Segundo informações recolhidas junto de fonte oficial do Ministério da Administração Interna, este tema foi avaliado inicialmente, mas o novo secretário de Estado da Proteção Civil encontrou uma série de problemas no estudo já realizado. A noção principal é que “não tinha maturidade” para avançar, até porque requeria análises adicionais sobre os riscos e vantagens face a outros sistemas disponíveis e era “deficitário em termos de fontes de financiamento”.
Assim, ao longo do ano de 2024, o Governo pediu novamente às mesmas entidades que conduziram o estudo inicial - ANEPC; SGMAI e ANACOM - para realizarem um “ponto de situação” e voltarem a avaliar se este sistema era o melhor disponível. Neste momento, contudo, a ordem dada é para “repensar tudo”, já que está em cima da mesa a possibilidade de Portugal vir a aderir ao mecanismo de emergência por satélite Galileu, que só ficará disponível em 2026, mas que poderá suplantar todas as outras opções.
Especialistas alertam: "Sistema criou vulnerabilidades na população"
Os especialistas em comunicações e Proteção Civil ouvidos pela CNN Portugal garantem que o sistema de difusão celular tem uma maior eficácia e permite enviar mensagens em situações de emergência de uma forma mais veloz. Paulo Veríssimo, professor de Ciências da Computação e Diretor do Centro de Computação Resiliente e de Cibersegurança (RC3) da Universidade de Ciência e Tecnologia Rei Abdullah, na Arábia Saudita, refere que este método permite enviar “diretamente mensagens para as células que são o ponto em que todos os telefones contactam”, estando menos condicionado por fragilidades nas redes telefónicas. “Desde que um gerador alimente as estações base que difundem as células, que haja um bocadinho de rede, consegue enviar-se essa mensagem instantaneamente”.
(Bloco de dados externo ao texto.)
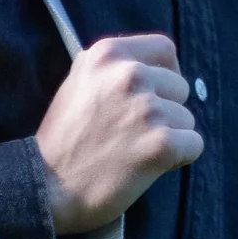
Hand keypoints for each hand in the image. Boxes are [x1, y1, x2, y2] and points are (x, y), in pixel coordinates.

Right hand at [34, 34, 203, 235]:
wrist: (44, 189)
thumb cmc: (61, 144)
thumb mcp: (77, 85)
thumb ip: (112, 71)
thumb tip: (150, 68)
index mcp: (108, 54)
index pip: (165, 50)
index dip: (166, 75)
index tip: (156, 97)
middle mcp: (129, 74)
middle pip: (179, 88)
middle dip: (165, 112)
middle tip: (134, 137)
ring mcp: (146, 109)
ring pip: (187, 119)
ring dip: (169, 139)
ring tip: (135, 154)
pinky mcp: (160, 144)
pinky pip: (193, 145)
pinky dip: (178, 160)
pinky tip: (149, 168)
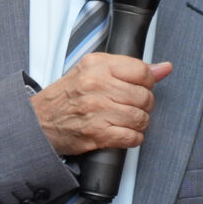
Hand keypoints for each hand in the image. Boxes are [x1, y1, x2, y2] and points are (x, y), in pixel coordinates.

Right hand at [31, 55, 172, 156]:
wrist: (39, 121)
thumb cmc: (66, 96)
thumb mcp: (93, 71)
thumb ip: (129, 69)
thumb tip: (164, 68)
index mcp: (97, 65)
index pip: (141, 71)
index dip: (148, 82)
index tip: (141, 86)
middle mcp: (97, 86)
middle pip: (144, 96)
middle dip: (144, 105)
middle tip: (132, 105)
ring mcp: (97, 110)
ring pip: (141, 118)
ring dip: (139, 122)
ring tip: (127, 119)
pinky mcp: (97, 133)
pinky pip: (132, 137)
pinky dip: (133, 138)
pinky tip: (123, 132)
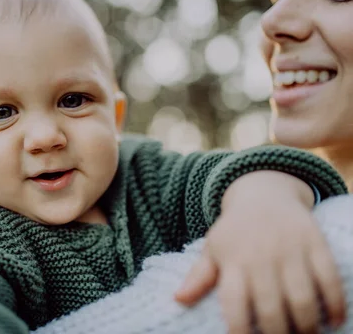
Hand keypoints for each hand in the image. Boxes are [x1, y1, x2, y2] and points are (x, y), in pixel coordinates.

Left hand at [174, 171, 345, 333]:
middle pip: (270, 307)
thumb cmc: (235, 230)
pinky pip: (329, 278)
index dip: (239, 329)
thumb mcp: (213, 248)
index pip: (234, 303)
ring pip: (302, 297)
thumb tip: (178, 299)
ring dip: (307, 325)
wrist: (263, 193)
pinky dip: (335, 303)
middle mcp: (260, 256)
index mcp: (232, 261)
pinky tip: (335, 321)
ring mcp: (289, 249)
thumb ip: (199, 276)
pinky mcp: (314, 242)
No entanto, garante, a disponibilidade dessas estações está também ao critério dos operadores. “Isto só funciona se se criarem regras para que todo o sistema tenha energia durante o tempo necessário que as autoridades necessitam para perceber o que se passa e para dar as primeiras informações”.
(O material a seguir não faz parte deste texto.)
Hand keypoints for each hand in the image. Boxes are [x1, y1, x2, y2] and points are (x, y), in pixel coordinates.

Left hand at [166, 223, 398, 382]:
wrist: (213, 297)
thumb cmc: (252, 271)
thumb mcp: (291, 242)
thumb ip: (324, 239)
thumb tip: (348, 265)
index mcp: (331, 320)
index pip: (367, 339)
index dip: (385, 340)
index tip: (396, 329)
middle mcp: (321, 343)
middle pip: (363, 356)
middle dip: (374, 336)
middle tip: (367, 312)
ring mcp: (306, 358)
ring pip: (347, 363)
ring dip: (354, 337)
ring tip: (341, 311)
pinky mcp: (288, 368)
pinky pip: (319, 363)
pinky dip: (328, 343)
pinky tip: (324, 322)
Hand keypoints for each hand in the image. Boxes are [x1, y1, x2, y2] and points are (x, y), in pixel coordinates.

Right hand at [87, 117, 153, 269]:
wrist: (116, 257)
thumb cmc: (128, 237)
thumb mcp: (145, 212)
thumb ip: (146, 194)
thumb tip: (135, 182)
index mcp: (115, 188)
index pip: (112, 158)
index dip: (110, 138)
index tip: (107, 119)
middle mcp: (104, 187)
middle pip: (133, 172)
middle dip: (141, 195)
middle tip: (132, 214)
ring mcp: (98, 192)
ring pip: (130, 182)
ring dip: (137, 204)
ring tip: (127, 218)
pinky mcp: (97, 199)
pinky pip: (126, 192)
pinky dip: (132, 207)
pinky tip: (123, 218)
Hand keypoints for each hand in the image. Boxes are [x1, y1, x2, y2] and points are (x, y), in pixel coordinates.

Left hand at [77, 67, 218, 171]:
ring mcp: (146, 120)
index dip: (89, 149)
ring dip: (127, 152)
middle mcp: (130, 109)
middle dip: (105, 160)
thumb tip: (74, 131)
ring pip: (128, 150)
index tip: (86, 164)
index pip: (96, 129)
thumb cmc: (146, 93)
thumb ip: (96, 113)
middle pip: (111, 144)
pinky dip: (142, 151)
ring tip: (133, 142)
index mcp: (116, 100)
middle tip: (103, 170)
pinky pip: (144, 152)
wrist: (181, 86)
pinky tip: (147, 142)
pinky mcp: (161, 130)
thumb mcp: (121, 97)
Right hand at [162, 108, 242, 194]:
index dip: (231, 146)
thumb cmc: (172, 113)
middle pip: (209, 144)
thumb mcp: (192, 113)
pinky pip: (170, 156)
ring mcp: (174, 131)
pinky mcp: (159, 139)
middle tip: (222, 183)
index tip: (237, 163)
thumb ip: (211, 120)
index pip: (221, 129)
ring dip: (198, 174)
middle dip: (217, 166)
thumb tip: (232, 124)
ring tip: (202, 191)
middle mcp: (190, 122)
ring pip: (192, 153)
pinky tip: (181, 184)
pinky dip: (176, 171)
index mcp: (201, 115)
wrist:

Também João Paulo Saraiva, presidente da APROSOC - Associação da Proteção Civil, afirma que este sistema “mudaria tudo” aquilo que se passou na segunda-feira, uma vez que a mensagem seria recebida imediatamente por quem ainda tinha um pouco de rede telefónica. “A mensagem é simultânea para todos os terminais que tiveram alcance e não fica limitada apenas aos números que estão registados pelo operador, é para todos os números nacionais ou não nacionais que estejam naquela zona”.
Portugal, aliás, já teve a difusão celular “bastante presente quando os telefones serviam-se da rede 2G”, afirma João Paulo Saraiva. “Com o 3G desinvestiu-se nesta opção que nunca foi utilizada para serviços de emergência”. Este método, continua o especialista, é ainda muito mais acessível do que um SMS. “Uma coisa é receber um SMS, que muitas vezes não se dá conta, na difusão celular, atualmente, há a possibilidade de, mesmo que tenha o telefone no silêncio, ele toca como um toque completamente diferente de todos os outros”.
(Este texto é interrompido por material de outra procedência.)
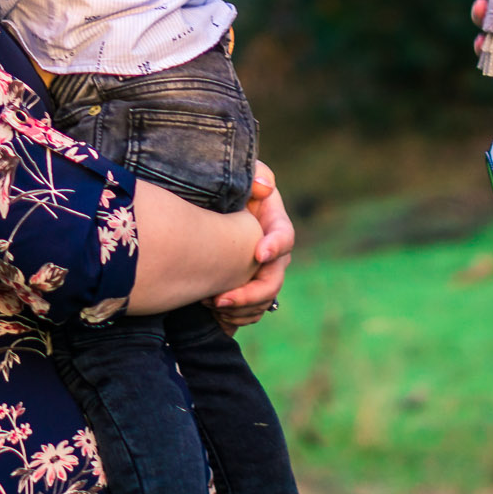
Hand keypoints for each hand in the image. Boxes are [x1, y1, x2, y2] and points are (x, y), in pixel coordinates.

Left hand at [212, 162, 292, 330]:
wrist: (208, 213)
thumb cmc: (229, 188)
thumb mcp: (243, 173)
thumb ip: (256, 174)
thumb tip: (265, 188)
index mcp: (274, 225)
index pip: (284, 237)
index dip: (275, 247)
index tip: (258, 254)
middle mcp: (272, 255)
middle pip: (273, 282)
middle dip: (249, 294)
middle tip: (220, 299)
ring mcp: (261, 275)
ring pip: (262, 304)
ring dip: (238, 310)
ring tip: (208, 304)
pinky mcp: (246, 290)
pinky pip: (248, 314)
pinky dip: (232, 319)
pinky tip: (211, 314)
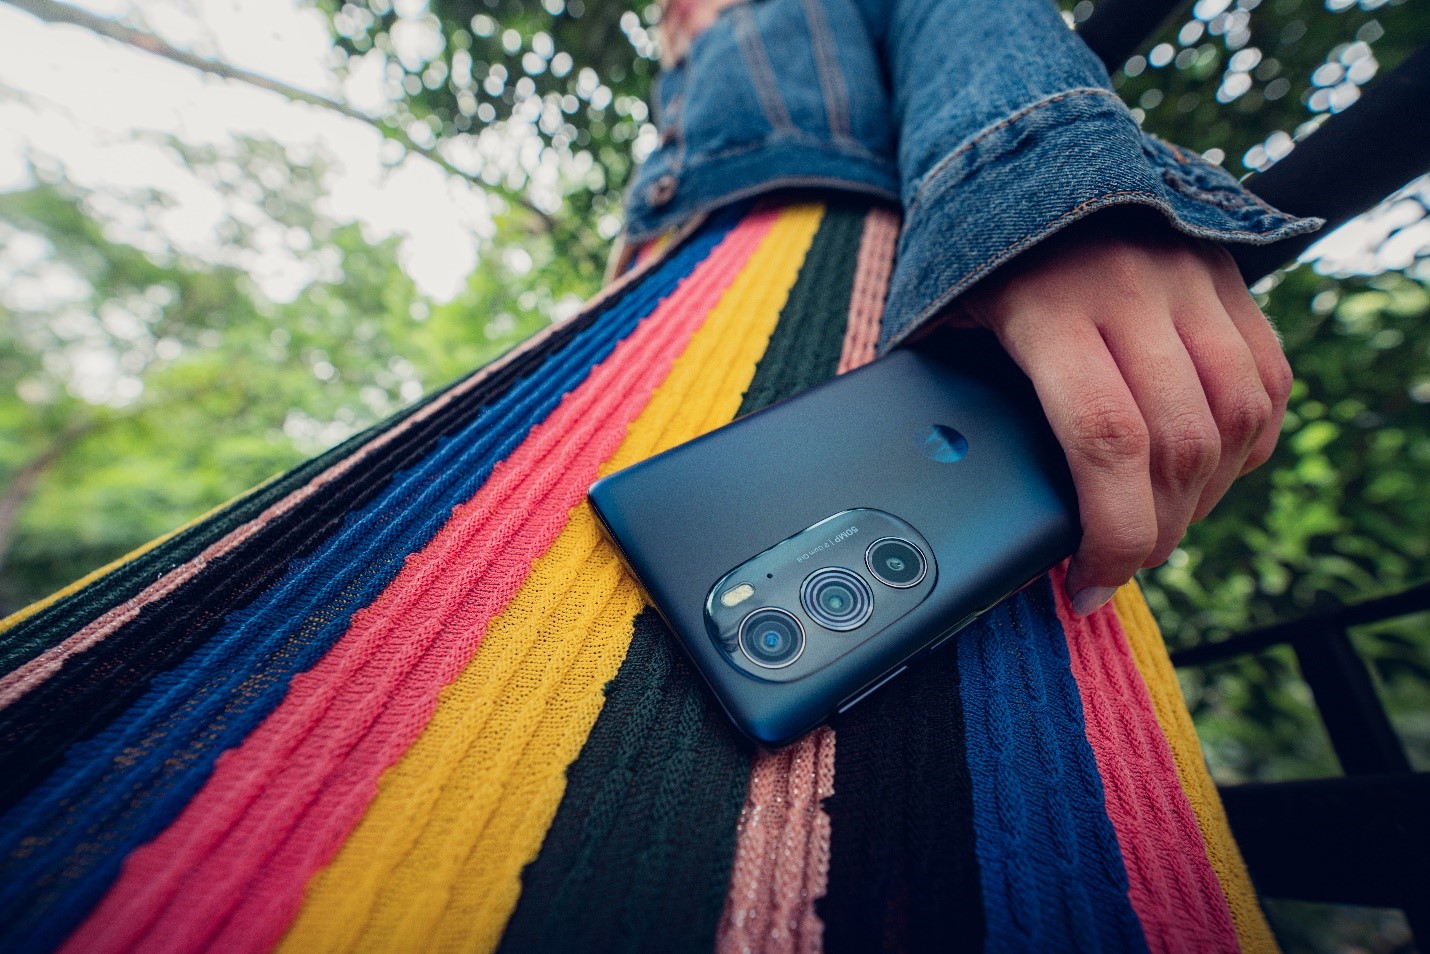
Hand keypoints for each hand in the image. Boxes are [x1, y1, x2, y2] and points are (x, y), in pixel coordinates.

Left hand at [954, 209, 1291, 614]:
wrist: (1031, 145)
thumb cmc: (972, 249)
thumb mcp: (942, 318)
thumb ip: (954, 396)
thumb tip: (949, 495)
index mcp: (1050, 310)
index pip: (1108, 443)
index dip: (1112, 535)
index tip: (1088, 584)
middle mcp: (1133, 293)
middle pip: (1180, 446)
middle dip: (1155, 531)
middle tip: (1120, 564)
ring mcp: (1192, 281)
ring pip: (1237, 419)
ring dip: (1206, 495)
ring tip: (1160, 522)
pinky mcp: (1229, 277)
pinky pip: (1267, 381)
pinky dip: (1247, 443)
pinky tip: (1207, 471)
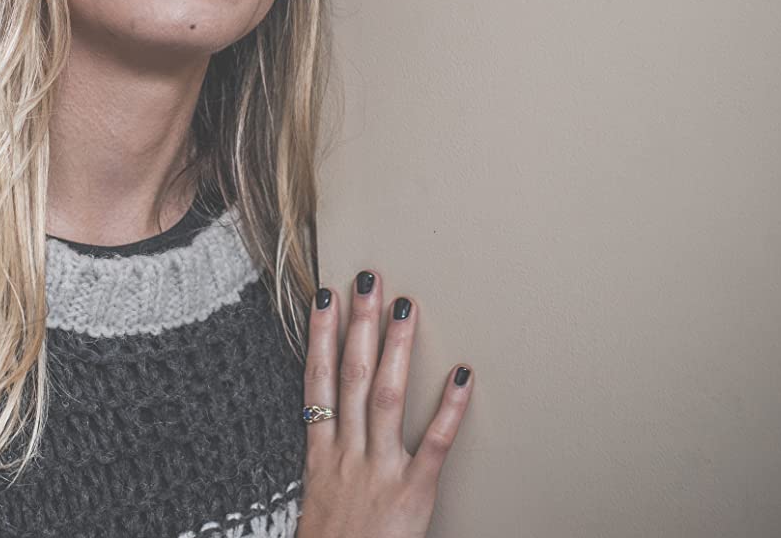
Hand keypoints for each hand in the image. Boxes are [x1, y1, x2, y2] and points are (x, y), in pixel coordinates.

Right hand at [296, 269, 473, 537]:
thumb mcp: (318, 501)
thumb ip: (329, 463)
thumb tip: (335, 429)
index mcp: (322, 456)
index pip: (317, 382)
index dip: (319, 335)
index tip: (324, 296)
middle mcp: (347, 454)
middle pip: (350, 376)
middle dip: (359, 323)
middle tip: (369, 278)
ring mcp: (378, 471)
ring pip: (385, 396)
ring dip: (396, 347)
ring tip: (405, 305)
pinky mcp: (411, 494)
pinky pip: (433, 445)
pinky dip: (450, 409)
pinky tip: (462, 376)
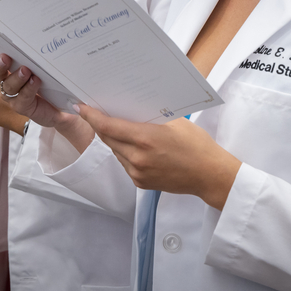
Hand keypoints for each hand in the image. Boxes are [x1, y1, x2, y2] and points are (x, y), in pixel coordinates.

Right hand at [0, 41, 94, 149]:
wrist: (60, 106)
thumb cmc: (48, 83)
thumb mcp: (40, 64)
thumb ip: (29, 53)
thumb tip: (25, 32)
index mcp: (7, 68)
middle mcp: (6, 81)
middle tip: (5, 57)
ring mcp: (13, 95)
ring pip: (8, 86)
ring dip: (16, 77)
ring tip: (26, 70)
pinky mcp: (22, 107)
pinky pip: (22, 97)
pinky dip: (29, 88)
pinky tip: (35, 81)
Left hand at [78, 105, 241, 210]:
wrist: (209, 175)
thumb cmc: (196, 145)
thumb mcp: (175, 122)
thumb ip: (150, 116)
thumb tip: (130, 107)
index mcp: (145, 139)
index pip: (108, 126)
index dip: (92, 116)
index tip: (81, 107)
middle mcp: (137, 157)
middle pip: (108, 138)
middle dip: (101, 125)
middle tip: (96, 112)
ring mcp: (138, 173)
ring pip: (115, 152)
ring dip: (114, 139)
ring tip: (119, 128)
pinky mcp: (140, 183)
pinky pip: (124, 164)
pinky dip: (125, 153)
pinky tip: (134, 146)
Também o coronel Joaquim Leitão, antigo presidente da Autoridade Nacional de Proteção Civil, reforça que a população que não tinha acesso a um rádio de pilhas, por exemplo, ficou vulnerável durante o espaço de tempo em que a informação das autoridades demorou a chegar aos telemóveis. “Ninguém sabia o que estava a passar e como atuar e se não tiverem esse conhecimento estão vulneráveis”. “Neste momento, o sistema mantém os mesmos problemas que mantinha durante os incêndios de 2017, talvez esteja um bocadinho pior”.